§ **TÂCHES À RÉALISER**
[a] Veuillez recopier le passage de l'extrait source qui s'ouvre sur les mots contenant "La rupture entre" et se clôt sur "qu’on avait échoué.".
[b] D'après l'extrait source, à quoi le monde dans lequel avait grandi la quasi-totalité de la population vivante assimilait-il la nouveauté ?

§ **EXTRAIT SOURCE**
◇ ◇ ◇ ◇ ◇ ◇ ◇

Conversation éditée entre Charlotte Malterre-Barthes et Lev Bratishenko, complétée par des notes en vue de la rédaction d’une nouvelle.

La rupture entre les générations posait problème. La quasi-totalité de la population vivante avait grandi dans un monde qui pensait que la nouveauté était synonyme de progrès. Certains se délectaient d’ouvrir des boîtes et d’en retirer les emballages ; d’autres de les regarder. Leur plaisir était réel. Qui étions-nous pour leur dire qu’ils avaient tort ? Ils ne nous croyaient pas lorsqu’on leur disait qu’on ne pouvait plus construire. « Désolé… ». Pour eux, cela signifiait qu’on avait échoué.

◇ ◇ ◇ ◇ ◇ ◇ ◇

§ **DONNÉES EXTRAITES**
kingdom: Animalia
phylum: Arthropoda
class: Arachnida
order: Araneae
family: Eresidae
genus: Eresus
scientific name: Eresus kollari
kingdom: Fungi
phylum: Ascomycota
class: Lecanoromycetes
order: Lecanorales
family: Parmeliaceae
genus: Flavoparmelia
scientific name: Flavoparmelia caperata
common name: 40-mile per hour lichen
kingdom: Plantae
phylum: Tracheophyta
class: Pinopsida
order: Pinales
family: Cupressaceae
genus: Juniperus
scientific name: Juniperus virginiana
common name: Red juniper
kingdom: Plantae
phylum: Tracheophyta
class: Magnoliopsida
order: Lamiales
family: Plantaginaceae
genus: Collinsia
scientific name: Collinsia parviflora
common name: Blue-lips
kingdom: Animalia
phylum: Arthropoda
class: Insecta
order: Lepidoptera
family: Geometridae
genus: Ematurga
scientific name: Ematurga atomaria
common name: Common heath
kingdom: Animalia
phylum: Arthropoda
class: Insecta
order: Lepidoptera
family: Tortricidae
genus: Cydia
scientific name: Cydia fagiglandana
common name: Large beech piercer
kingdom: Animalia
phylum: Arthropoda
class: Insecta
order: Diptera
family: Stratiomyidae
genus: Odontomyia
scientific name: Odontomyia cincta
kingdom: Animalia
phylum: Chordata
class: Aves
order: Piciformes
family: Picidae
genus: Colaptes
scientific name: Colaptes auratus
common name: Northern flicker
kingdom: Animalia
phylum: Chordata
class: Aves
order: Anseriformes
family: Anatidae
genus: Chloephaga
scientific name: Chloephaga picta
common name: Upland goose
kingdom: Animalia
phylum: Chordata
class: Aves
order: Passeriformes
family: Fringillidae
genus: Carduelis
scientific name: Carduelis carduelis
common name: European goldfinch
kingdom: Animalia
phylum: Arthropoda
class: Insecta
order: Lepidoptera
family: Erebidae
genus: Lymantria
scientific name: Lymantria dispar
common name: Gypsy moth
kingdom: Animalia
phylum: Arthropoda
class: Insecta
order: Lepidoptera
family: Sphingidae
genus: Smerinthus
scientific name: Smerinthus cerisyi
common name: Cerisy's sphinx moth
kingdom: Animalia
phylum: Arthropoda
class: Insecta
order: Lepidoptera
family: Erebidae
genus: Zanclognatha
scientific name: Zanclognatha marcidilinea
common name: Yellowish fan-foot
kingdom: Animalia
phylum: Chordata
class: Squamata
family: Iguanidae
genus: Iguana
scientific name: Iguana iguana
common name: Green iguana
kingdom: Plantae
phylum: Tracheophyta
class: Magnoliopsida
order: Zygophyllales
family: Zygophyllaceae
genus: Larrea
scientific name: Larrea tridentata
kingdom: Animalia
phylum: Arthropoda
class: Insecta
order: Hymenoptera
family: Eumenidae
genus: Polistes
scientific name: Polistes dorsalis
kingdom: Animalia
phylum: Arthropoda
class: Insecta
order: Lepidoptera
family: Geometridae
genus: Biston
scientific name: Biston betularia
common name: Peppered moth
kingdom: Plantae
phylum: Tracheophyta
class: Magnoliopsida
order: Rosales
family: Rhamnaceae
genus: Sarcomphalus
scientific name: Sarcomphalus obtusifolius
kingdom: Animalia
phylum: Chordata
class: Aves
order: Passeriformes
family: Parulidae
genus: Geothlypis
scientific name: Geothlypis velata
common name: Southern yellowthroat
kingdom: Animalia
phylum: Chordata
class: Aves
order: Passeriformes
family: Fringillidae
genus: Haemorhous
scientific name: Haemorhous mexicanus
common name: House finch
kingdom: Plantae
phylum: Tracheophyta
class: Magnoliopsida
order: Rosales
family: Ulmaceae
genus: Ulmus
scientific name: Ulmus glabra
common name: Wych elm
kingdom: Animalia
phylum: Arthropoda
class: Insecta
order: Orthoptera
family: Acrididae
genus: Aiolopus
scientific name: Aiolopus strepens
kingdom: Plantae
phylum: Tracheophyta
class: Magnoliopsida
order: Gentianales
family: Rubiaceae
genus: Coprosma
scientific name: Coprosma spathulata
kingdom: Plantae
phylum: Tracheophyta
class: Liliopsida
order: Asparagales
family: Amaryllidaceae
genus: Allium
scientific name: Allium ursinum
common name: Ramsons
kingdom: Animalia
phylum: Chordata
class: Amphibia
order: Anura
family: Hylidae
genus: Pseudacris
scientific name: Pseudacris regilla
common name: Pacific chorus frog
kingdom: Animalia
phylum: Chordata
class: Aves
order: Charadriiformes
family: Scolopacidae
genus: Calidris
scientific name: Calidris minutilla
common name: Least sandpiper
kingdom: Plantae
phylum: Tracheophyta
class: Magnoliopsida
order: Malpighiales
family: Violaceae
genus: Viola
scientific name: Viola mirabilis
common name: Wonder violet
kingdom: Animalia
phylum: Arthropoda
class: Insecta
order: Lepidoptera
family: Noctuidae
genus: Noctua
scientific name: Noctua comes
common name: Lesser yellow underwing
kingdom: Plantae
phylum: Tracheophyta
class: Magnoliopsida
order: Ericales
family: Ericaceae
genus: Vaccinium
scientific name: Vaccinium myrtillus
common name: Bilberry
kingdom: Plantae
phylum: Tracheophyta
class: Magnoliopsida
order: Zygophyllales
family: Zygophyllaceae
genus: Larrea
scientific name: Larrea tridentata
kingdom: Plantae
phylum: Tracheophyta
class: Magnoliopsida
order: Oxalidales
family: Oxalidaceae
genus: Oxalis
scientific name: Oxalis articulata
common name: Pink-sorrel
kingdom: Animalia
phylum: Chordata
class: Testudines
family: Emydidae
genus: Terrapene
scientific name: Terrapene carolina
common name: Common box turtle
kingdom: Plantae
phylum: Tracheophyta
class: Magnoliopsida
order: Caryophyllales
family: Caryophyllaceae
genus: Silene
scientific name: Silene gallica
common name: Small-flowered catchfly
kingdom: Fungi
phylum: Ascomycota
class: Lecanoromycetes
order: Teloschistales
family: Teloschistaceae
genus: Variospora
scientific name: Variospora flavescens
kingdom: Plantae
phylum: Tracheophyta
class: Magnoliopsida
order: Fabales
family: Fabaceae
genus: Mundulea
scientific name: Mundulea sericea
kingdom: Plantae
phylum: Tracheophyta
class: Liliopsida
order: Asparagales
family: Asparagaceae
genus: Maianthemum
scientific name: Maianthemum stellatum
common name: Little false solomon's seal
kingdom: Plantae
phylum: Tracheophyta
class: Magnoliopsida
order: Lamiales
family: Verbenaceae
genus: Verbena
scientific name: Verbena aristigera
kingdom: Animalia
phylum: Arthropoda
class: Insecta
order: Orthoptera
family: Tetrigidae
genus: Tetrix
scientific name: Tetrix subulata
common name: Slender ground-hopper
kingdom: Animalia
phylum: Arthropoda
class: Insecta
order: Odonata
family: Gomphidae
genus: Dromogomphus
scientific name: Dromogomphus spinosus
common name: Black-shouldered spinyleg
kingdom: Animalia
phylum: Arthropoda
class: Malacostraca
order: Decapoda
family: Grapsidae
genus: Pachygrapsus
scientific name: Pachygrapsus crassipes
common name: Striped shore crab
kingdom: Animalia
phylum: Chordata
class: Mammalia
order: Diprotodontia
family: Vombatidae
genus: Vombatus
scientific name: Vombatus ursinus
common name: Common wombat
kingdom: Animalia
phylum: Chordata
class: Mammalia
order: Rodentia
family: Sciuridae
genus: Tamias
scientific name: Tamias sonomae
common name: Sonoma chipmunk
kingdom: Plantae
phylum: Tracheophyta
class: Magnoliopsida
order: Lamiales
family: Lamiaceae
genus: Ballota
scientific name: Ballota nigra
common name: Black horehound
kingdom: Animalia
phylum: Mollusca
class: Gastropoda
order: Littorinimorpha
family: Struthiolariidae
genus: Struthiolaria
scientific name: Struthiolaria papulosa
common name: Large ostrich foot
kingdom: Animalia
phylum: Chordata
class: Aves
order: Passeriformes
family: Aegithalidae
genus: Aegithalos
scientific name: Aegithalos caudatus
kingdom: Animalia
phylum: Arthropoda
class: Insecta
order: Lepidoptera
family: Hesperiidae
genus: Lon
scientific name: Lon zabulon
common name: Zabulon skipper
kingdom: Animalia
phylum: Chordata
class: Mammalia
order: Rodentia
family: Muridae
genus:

◇ ◇ ◇ ◇ ◇ ◇ ◇

§ **RÉPONSES PAR TÂCHE**
[a]
La rupture entre les générations posait problème. La quasi-totalité de la population vivante avait grandi dans un monde qui pensait que la nouveauté était synonyme de progrès. Certains se délectaient d’ouvrir des boîtes et d’en retirer les emballages ; d’autres de les regarder. Leur plaisir était réel. Qui étions-nous pour leur dire qu’ils avaient tort ? Ils ne nous croyaient pas lorsqu’on leur disait qu’on ne pouvait plus construire. « Désolé… ». Pour eux, cela signifiait qu’on avait échoué.

[b] Ce monde pensait que la nouveauté était synonyme de progrès.